§ Datensätze dieser Übung
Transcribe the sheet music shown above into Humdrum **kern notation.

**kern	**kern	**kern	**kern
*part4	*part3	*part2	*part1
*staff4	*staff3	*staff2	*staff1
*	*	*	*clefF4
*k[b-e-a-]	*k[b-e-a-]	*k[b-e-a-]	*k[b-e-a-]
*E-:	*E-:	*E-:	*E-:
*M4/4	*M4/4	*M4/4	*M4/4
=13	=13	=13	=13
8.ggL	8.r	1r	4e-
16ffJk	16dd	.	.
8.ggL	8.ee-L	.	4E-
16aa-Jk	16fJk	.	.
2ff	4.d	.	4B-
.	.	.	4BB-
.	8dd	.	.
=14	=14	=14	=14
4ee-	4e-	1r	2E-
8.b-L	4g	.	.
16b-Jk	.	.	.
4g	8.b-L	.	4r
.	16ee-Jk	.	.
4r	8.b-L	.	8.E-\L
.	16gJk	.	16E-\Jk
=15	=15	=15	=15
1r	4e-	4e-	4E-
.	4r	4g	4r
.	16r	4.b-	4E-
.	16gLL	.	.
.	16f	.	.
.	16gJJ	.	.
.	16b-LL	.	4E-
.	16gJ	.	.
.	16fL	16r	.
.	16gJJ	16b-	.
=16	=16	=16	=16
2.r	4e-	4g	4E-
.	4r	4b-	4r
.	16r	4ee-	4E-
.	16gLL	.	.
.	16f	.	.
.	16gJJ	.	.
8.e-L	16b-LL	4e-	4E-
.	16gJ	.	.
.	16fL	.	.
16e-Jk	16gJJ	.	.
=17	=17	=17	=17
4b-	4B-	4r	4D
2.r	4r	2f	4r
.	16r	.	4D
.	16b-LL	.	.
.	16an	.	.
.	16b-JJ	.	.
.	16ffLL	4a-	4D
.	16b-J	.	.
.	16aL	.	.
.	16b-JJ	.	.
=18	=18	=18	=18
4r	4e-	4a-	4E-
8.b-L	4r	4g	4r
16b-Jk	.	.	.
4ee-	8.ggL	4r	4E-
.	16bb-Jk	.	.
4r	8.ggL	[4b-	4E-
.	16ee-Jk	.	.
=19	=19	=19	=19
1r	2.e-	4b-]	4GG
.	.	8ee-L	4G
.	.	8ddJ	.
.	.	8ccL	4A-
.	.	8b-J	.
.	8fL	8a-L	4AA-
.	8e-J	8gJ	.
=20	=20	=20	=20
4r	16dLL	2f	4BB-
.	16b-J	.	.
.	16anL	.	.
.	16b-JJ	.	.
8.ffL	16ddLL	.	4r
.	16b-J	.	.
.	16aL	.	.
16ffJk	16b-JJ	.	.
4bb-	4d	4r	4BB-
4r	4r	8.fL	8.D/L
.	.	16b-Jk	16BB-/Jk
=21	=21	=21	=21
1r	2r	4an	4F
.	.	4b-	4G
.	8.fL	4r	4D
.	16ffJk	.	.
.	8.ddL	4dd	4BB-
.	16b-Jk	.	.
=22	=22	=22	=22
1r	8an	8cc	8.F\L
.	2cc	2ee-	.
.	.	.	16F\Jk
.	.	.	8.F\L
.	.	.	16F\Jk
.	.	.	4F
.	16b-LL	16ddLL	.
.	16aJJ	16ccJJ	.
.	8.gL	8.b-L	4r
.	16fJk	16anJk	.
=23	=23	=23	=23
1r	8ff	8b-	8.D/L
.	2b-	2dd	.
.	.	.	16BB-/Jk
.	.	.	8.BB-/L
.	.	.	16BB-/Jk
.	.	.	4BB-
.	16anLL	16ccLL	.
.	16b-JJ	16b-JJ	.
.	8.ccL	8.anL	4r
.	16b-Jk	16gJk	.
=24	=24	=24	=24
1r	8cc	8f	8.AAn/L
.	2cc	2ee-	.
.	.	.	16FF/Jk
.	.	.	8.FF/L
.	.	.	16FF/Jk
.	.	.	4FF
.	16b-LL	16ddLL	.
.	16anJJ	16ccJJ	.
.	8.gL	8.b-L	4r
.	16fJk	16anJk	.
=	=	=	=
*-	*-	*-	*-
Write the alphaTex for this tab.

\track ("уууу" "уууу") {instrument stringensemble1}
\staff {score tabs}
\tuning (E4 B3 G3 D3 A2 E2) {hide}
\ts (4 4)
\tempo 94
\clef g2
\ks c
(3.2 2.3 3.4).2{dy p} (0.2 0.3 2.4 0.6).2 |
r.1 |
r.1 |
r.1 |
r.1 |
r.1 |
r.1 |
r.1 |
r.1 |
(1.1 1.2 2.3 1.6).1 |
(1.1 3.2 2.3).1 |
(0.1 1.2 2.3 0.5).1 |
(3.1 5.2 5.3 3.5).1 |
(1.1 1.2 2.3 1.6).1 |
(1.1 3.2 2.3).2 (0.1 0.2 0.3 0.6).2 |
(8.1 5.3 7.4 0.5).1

§ Gestellte Aufgabe
Führe jede Zeile der obigen Datensätze auf, in der die Zeichenfolge „kern“ vorkommt. Groß- und Kleinschreibung sind dabei zu beachten.

§ Ergebnis der Übung
Transcribe the sheet music shown above into Humdrum **kern notation.
**kern	**kern	**kern	**kern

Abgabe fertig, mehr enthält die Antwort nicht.